Congresswoman Carolyn Maloney stands by her record. She’s been in office for more than two decades and is staking her 2020 congressional reelection campaign on bills passed, rivals defeated and agencies regulated.
Maloney says that she is proud to represent New York’s 12th Congressional District, but three candidates are vying to replace her by criticizing the very record on which she runs. Her opponents—Lauren Ashcraft, Peter Harrison and Suraj Patel—have questioned Maloney’s lack of progressive bonafides, including her decision to take corporate money to fund her campaign.
With little less than a week before the June 23rd Democratic primary, Greenpointers spoke with Maloney about campaign finance regulation, her involvement in recent protests against police brutality in the city and the issues she thinks most affect North Brooklyners.
This interview was edited and condensed for clarity.
To voters who don’t know you, can you introduce yourself?
I’m the mother of two wonderful daughters, and I’m a widow. I’ve been representing this district since 1992. I first ran and defeated a Republican, Bill Green. I helped change the whole east side of Manhattan from Republican to Democrat.
Why are you running for reelection?
I believe that public service is the best job that anyone can have. If it is done honestly and done well, it can improve people’s lives. It’s my record that I’m running on. Recently, I was just endorsed by The New York Times and The New York Daily News. And I was rated number one in congressional leadership by GovTrack.
Also, I have recently been elected by my peers to be chair of the Oversight Committee. With this position, I will have even a more powerful, stronger voice.
Your three opponents have emphasized that they don’t take any corporate PAC money. Why do you take money from corporations?
I am the only one of the people running that has actually done anything to take corporate money out of campaigns. I am a sponsor of HR1. That bill, among other things, calls for public funding of campaigns. I am devoted to making that happen.
When I was on the City Council, I authored and passed the best and toughest campaign finance law in the nation. Since then, the City Council has made that law even tougher.
I am the only candidate that Wall Street and big banks financed a candidate against in 2010, and she ran on the program that I was too tough on big banks and Wall Street. This was after I passed a landmark bill that President Obama signed into law called the Credit Card Holder’s Bill of Rights. I won that race and I hope that my record in Congress continues to merit that support.
The 12th Congressional District cuts across Brooklyn, Queens and Manhattan. What do you think is the most pressing issue here in North Brooklyn? What do you think is most important in Greenpoint?
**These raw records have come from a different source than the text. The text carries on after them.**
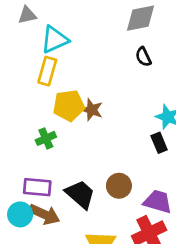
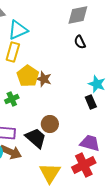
yellow pentagon: (69, 105) -> (28, 76), turned -30
brown circle: (119, 186) -> (50, 124), moved

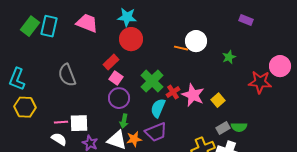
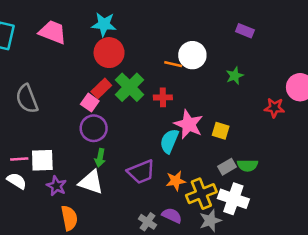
purple rectangle: (246, 20) -> (245, 31), moved
red rectangle: (111, 62) -> (101, 88), moved
green cross: (152, 81) -> (130, 87), moved
red star: (260, 82) -> (274, 108), size x0.7
red cross: (173, 92) -> (163, 97), moved, turned 32
yellow square: (218, 100) -> (221, 131), turned -32
cyan semicircle: (158, 108) -> (169, 141), moved
orange star: (134, 139) -> (176, 181), moved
I would say affordable housing, and that is why I am on the Financial Services Committee. We got a bill in the HEROES Act. This particular bill created a $100 million fund to help keep tenants in their homes. We passed that, and it is now in the Senate. I also wrote to the Federal Housing Finance Agency, the regulator of Fannie Mae and Freddie Mac, that we should have a moratorium on any mortgage foreclosures or evictions on government-financed homes. That policy was approved.
I would secondly say the environment. I have done several things to help Greenpoint and Williamsburg.
When I was first elected in 1992, we had an incinerator then. It was causing a lot of spills. I called for the first federal hearing ever to come to Greenpoint and Williamsburg on whether or not this incinerator met safety codes. They were violating every environmental rule. I closed down the incinerator.
The second thing I did was I moved to get the Newtown Creek declared a Superfund site. I am very proud of that.
Also, when de Blasio was elected, a group of us really worked hard and we were able to buy 125 acres right there to create the Bushwick Inlet Park right down on the water.
And I went to work getting money for the Kosciuszko Bridge. It was rated the worst bridge in New York State—the most accidents, the biggest waiting lines. I got $800 million for a $900 million project. We beautified it last year. It’s nine lanes now, and there’s going to be parkland underneath it.
Have you participated in the protests sweeping across the city? What would be your message to protestors in your district?
I have participated in three protests, and then I got sick. One was in Queens in the park over there by water. That was for Breonna Taylor. The other two were for George Floyd.
I would say we are at a unique period, and we must seize this and make a difference. We should bring transformational change to our federal justice system. We cannot let this moment go away without bringing change to our policing policies in our country and in our city. And towards that, I have worked with my colleagues, the leadership from the Congressional Black Caucus. We have come towards a whole package of bills, and you can go to my website and see the package. We’re going to pass this next week.
Is there anything else you’d like to communicate to voters?
I view public service very much like a loan that I must repay each and every day that I’m in office. I listen to my constituents. They told me they wanted to have Newtown Creek be a Superfund site. They told me they wanted Kosciuszko Bridge repaired and modernized. I brought 900 million dollars to the L train that just opened up. About three years ago, we had a sleepout at the park to get the Bushwick Inlet Park that they wanted. Everything that they have told me that they wanted, I have tried to deliver on.
I just love my job. We can pass bills that give people life-saving healthcare. We can pass laws that build parks that make their lives better for generations to come. We can really help people. It’s a great honor and a privilege to have that opportunity to work for them.